By Bill Toulas / June 10, 2020

‘Viva Republica,’ the owner and operator of the ‘Toss’ money transfer platform, has announced a security incident. More specifically, the company has detected a total of eight unauthorized purchases carried out by hackers who used the PII (personally identifiable information) of legitimate clients. The actors managed to make acquisitions worth approximately $79,000, charging the rightful owners with the amount on June 3, 2020. The platform has detected the fraudulent nature of the transactions and proceeded to refund its clients as there could be no reversion. Although noteworthy, the amount wasn’t anything catastrophically large, but the problem lies elsewhere anyway.

The hackers used the real names of legitimate ‘Toss’ users, and also their phone numbers, their birth dates, and they even knew their PINs. ‘Viva Republica’ stated that there’s no way that this information was leaked by the company, as there have been no security breaches on their systems. The ‘Toss’ platform does not store this type of data on its servers, so it claims that the actors sourced it from somewhere else.

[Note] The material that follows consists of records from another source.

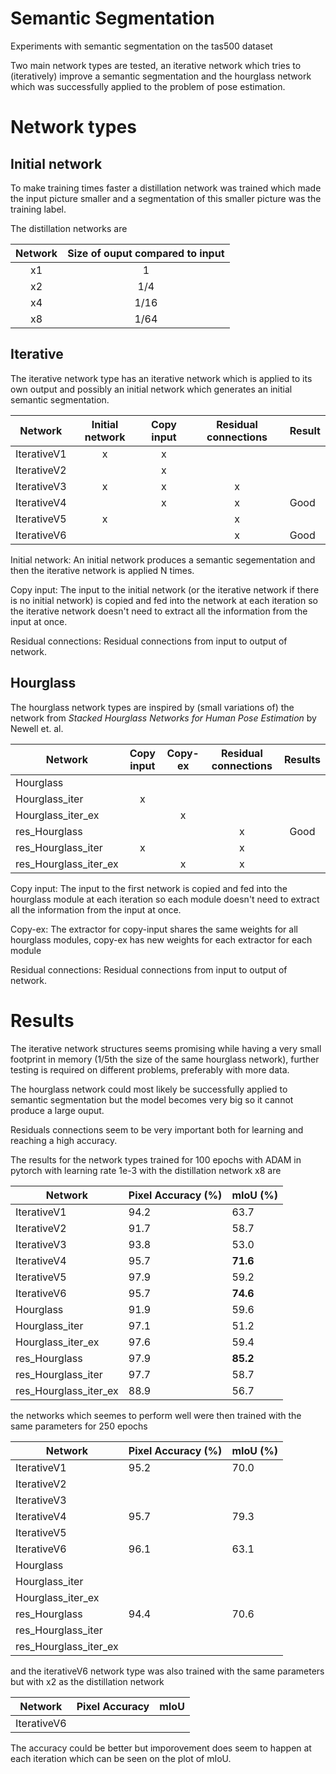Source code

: # Semantic Segmentation
Experiments with semantic segmentation on the tas500 dataset

Two main network types are tested, an iterative network which tries to (iteratively) improve a semantic segmentation and the hourglass network which was successfully applied to the problem of pose estimation.

# Network types

## Initial network

To make training times faster a distillation network was trained which made the input picture smaller and a segmentation of this smaller picture was the training label.

The distillation networks are

| Network | Size of ouput compared to input |
| :-----: | :-----------------------------: |
| x1      | 1                               |
| x2      | 1/4                             |
| x4      | 1/16                            |
| x8      | 1/64                            |

## Iterative

The iterative network type has an iterative network which is applied to its own output and possibly an initial network which generates an initial semantic segmentation.

| Network       | Initial network | Copy input | Residual connections | Result |
| ------------- | :-------------: | :--------: | :------------------: | ------ |
| IterativeV1   | x               | x          |                      |        |
| IterativeV2   |                 | x          |                      |        |
| IterativeV3   | x               | x          | x                    |        |
| IterativeV4   |                 | x          | x                    |  Good  |
| IterativeV5   | x               |            | x                    |        |
| IterativeV6   |                 |            | x                    |  Good  |

Initial network: An initial network produces a semantic segementation and then the iterative network is applied N times.

Copy input: The input to the initial network (or the iterative network if there is no initial network) is copied and fed into the network at each iteration so the iterative network doesn't need to extract all the information from the input at once.

Residual connections: Residual connections from input to output of network.

## Hourglass

The hourglass network types are inspired by (small variations of) the network from *Stacked Hourglass Networks for Human Pose Estimation* by Newell et. al.

| Network               | Copy input | Copy-ex | Residual connections | Results |
| --------------------- | :--------: | :-----: | :------------------: | :-----: |
| Hourglass             |            |         |                      |         |
| Hourglass_iter        | x          |         |                      |         |
| Hourglass_iter_ex     |            | x       |                      |         |
| res_Hourglass         |            |         | x                    | Good    |
| res_Hourglass_iter    | x          |         | x                    |         |
| res_Hourglass_iter_ex |            | x       | x                    |         |

Copy input: The input to the first network is copied and fed into the hourglass module at each iteration so each module doesn't need to extract all the information from the input at once.

Copy-ex: The extractor for copy-input shares the same weights for all hourglass modules, copy-ex has new weights for each extractor for each module

Residual connections: Residual connections from input to output of network.

# Results

The iterative network structures seems promising while having a very small footprint in memory (1/5th the size of the same hourglass network), further testing is required on different problems, preferably with more data.

The hourglass network could most likely be successfully applied to semantic segmentation but the model becomes very big so it cannot produce a large ouput.

Residuals connections seem to be very important both for learning and reaching a high accuracy.

The results for the network types trained for 100 epochs with ADAM in pytorch with learning rate 1e-3 with the distillation network x8 are

| Network               | Pixel Accuracy (%) | mIoU (%) |
| --------------------- | ------------------ | -------- |
| IterativeV1           | 94.2               | 63.7     |
| IterativeV2           | 91.7               | 58.7     |
| IterativeV3           | 93.8               | 53.0     |
| IterativeV4           | 95.7               | **71.6** |
| IterativeV5           | 97.9               | 59.2     |
| IterativeV6           | 95.7               | **74.6** |
| Hourglass             | 91.9               | 59.6     |
| Hourglass_iter        | 97.1               | 51.2     |
| Hourglass_iter_ex     | 97.6               | 59.4     |
| res_Hourglass         | 97.9               | **85.2** |
| res_Hourglass_iter    | 97.7               | 58.7     |
| res_Hourglass_iter_ex | 88.9               | 56.7     |

the networks which seemes to perform well were then trained with the same parameters for 250 epochs

| Network               | Pixel Accuracy (%) | mIoU (%) |
| --------------------- | ------------------ | -------- |
| IterativeV1           | 95.2               | 70.0     |
| IterativeV2           |                |      |
| IterativeV3           |                |      |
| IterativeV4           | 95.7               | 79.3     |
| IterativeV5           |                |      |
| IterativeV6           | 96.1               | 63.1     |
| Hourglass             |                |      |
| Hourglass_iter        |                |      |
| Hourglass_iter_ex     |                |      |
| res_Hourglass         | 94.4               | 70.6     |
| res_Hourglass_iter    |                |      |
| res_Hourglass_iter_ex |                |      |

and the iterativeV6 network type was also trained with the same parameters but with x2 as the distillation network

| Network               | Pixel Accuracy | mIoU |
| --------------------- | -------------- | ---- |
| IterativeV6           |                |      |

The accuracy could be better but imporovement does seem to happen at each iteration which can be seen on the plot of mIoU.
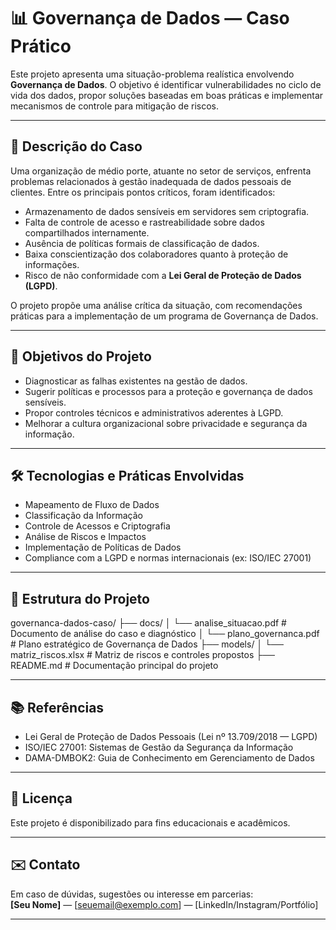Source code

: # 📊 Governança de Dados — Caso Prático

Este projeto apresenta uma situação-problema realística envolvendo **Governança de Dados**. O objetivo é identificar vulnerabilidades no ciclo de vida dos dados, propor soluções baseadas em boas práticas e implementar mecanismos de controle para mitigação de riscos.

---

## 🧩 Descrição do Caso

Uma organização de médio porte, atuante no setor de serviços, enfrenta problemas relacionados à gestão inadequada de dados pessoais de clientes. Entre os principais pontos críticos, foram identificados:

- Armazenamento de dados sensíveis em servidores sem criptografia.
- Falta de controle de acesso e rastreabilidade sobre dados compartilhados internamente.
- Ausência de políticas formais de classificação de dados.
- Baixa conscientização dos colaboradores quanto à proteção de informações.
- Risco de não conformidade com a **Lei Geral de Proteção de Dados (LGPD)**.

O projeto propõe uma análise crítica da situação, com recomendações práticas para a implementação de um programa de Governança de Dados.

---

## 🚀 Objetivos do Projeto

- Diagnosticar as falhas existentes na gestão de dados.
- Sugerir políticas e processos para a proteção e governança de dados sensíveis.
- Propor controles técnicos e administrativos aderentes à LGPD.
- Melhorar a cultura organizacional sobre privacidade e segurança da informação.

---

## 🛠️ Tecnologias e Práticas Envolvidas

- Mapeamento de Fluxo de Dados
- Classificação da Informação
- Controle de Acessos e Criptografia
- Análise de Riscos e Impactos
- Implementação de Políticas de Dados
- Compliance com a LGPD e normas internacionais (ex: ISO/IEC 27001)

---

## 📂 Estrutura do Projeto

governanca-dados-caso/ ├── docs/ │ └── analise_situacao.pdf # Documento de análise do caso e diagnóstico │ └── plano_governanca.pdf # Plano estratégico de Governança de Dados ├── models/ │ └── matriz_riscos.xlsx # Matriz de riscos e controles propostos ├── README.md # Documentação principal do projeto

---

## 📚 Referências

- Lei Geral de Proteção de Dados Pessoais (Lei nº 13.709/2018 — LGPD)
- ISO/IEC 27001: Sistemas de Gestão da Segurança da Informação
- DAMA-DMBOK2: Guia de Conhecimento em Gerenciamento de Dados

---

## 📜 Licença

Este projeto é disponibilizado para fins educacionais e acadêmicos.

---

## ✉️ Contato

Em caso de dúvidas, sugestões ou interesse em parcerias:  
**[Seu Nome]** — [seuemail@exemplo.com] — [LinkedIn/Instagram/Portfólio]

---

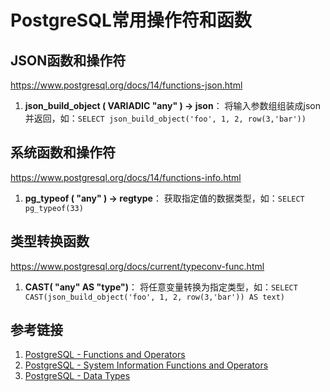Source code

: # PostgreSQL常用操作符和函数



## JSON函数和操作符
https://www.postgresql.org/docs/14/functions-json.html

1) **json_build_object ( VARIADIC "any" ) → json**：
   将输入参数组组装成json并返回，如：`SELECT json_build_object('foo', 1, 2, row(3,'bar'))`


## 系统函数和操作符
https://www.postgresql.org/docs/14/functions-info.html

1) **pg_typeof ( "any" ) → regtype**：
   获取指定值的数据类型，如：`SELECT pg_typeof(33)`


## 类型转换函数
https://www.postgresql.org/docs/current/typeconv-func.html

1) **CAST( "any" AS "type")**：
   将任意变量转换为指定类型，如：`SELECT CAST(json_build_object('foo', 1, 2, row(3,'bar')) AS text)`

## 参考链接
1. [PostgreSQL - Functions and Operators](https://www.postgresql.org/docs/14/functions.html)
2. [PostgreSQL - System Information Functions and Operators](https://www.postgresql.org/docs/14/functions-info.html)
3. [PostgreSQL - Data Types](https://www.postgresql.org/docs/14/datatype.html)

Already, they have informed the law enforcement authorities of all the technical details, and they are cooperating to get to the bottom of the matter.

In addition to the above, ‘Viva Republica’ stated that although they did nothing wrong, they are still planning to upgrade the security on the ‘Toss’ platform, essentially blocking any account compromise attacks launched by hackers who are using stolen personal data in the future. No matter whether the payments company is being entirely honest or not, the incident has caused a stir in South Korea, where people use it extensively. ‘Viva Republica’ was launched as a promising startup in 2011, after a record-breaking funding of $261 million, and an estimated valuation of over two billion USD that earned the firm the “unicorn” status.

Now, and with the COVID-19 situation pushing people towards electronic, contactless payments, the popularity of ‘Toss’ exploded. Until recently, Toss was serving 13 million users and had processed over $10 billion in P2P payments. The news of fraudulent transactions hitting the platform is certainly coming as a warning to its users that nothing is utterly safe. One breach or a single leak on an online platform may have grave consequences elsewhere, so you cannot afford to take the data’s security lightly, no matter how insignificant an online service may be.